Neben der Ertragswertermittlung ist in Immobilienwertgutachten stets eine Sachwertermittlung basierend auf den sog. Normalherstellungskosten durchzuführen. Der Verkehrswert ist aus einer Gegenüberstellung von Ertragswert und Sachwert abzuleiten.
Die Abweichung zu deiner Ertragswertberechnung liegt in der objektiv unzutreffenden Annahme betreffend die Mietfläche (tatsächlich: 32.000 m² statt 18.000 m²) und daraus folgend in der kalkulierten Jahresmiete (aktuell: 5,0 Mio € statt 2,16 Mio €; Vollvermietung: 6,2 Mio € statt 2,16 Mio €)
Basierend auf den Angaben aus Gießener Allgemeine und Conference Call erachte ich den von dir ermittelten Verkehrswert i.H.v. ca. 40 Mio € und den daraus abgeleiteten Abschreibungsbedarf von min. 30 Mio € (Buchwert 70,4 Mio € abzgl.
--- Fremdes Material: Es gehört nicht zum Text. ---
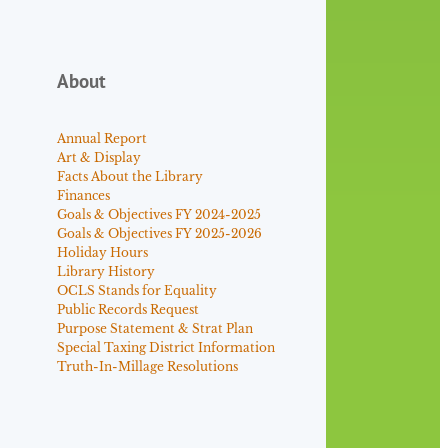
About
Annual Report
Art & Display
Facts About the Library
Finances
Goals & Objectives FY 2024-2025
Goals & Objectives FY 2025-2026
Holiday Hours
Library History
OCLS Stands for Equality
Public Records Request
Purpose Statement & Strat Plan
Special Taxing District Information
Truth-In-Millage Resolutions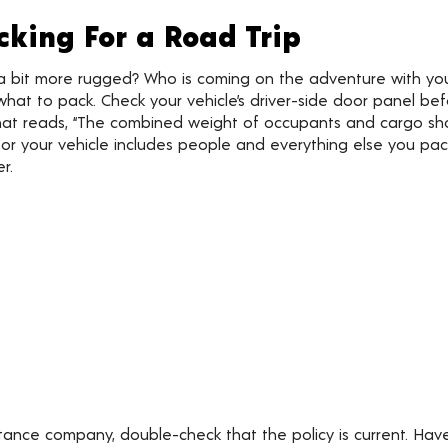
cking For a Road Trip
 a bit more rugged? Who is coming on the adventure with y
hat to pack. Check your vehicle’s driver-side door panel befo
hat reads, “The combined weight of occupants and cargo shou
 your vehicle includes people and everything else you pack.
r.
stance company, double-check that the policy is current. Ha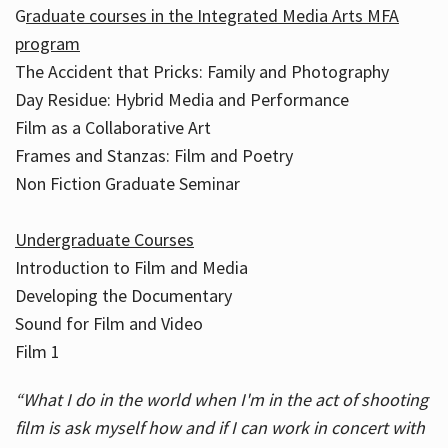
G
raduate courses in the Integrated Media Arts MFA
program
The Accident that Pricks: Family and Photography
Day Residue: Hybrid Media and Performance
Film as a Collaborative Art
Frames and Stanzas: Film and Poetry
Non Fiction Graduate Seminar
Undergraduate Courses
Introduction to Film and Media
Developing the Documentary
Sound for Film and Video
Film 1
“What I do in the world when I'm in the act of shooting
film is ask myself how and if I can work in concert with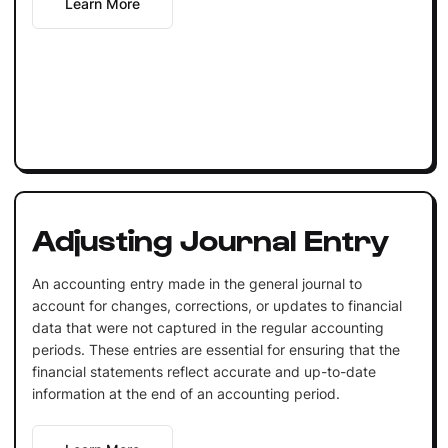
Learn More
Adjusting Journal Entry
An accounting entry made in the general journal to
account for changes, corrections, or updates to financial
data that were not captured in the regular accounting
periods. These entries are essential for ensuring that the
financial statements reflect accurate and up-to-date
information at the end of an accounting period.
Teilwert 40 Mio € = Wertberichtigung 30,4 Mio €) für offensichtlich unzutreffend!
Meiner Schätzung nach würde ein Immobilienwertgutachten den Verkehrswert nach Abschluss der Umbaumaßnahmen und Vollvermietung zwischen 80 und 120 Mio € taxieren. Corestate dürfte im Hinblick auf die aktuell schwierige Veräußerbarkeit von Einzelhandelsobjekten einen am Buchwert (inkl. Umbaukosten) orientierten Verkaufserlös i.H.v. ca. 85 Mio € anstreben.
Sollte sich im Hinblick auf coronabedingte Unsicherheiten kein adäquates Kaufangebot eines einzelnen Investors bzw. einer Investorengruppe realisieren lassen, steht Corestate immer noch die Option eines Objekt-Verkaufs im Rahmen der Auflage eines Immobilienfonds zur Verfügung. Das ist das Kerngeschäft der Töchter HFS und Hannover Leasing.
Es würde mich daher nicht wundern, wenn das Shopping-Center Gießen letztlich in einem neuen Immobilien-Fonds von HFS oder Hannover Leasing landet.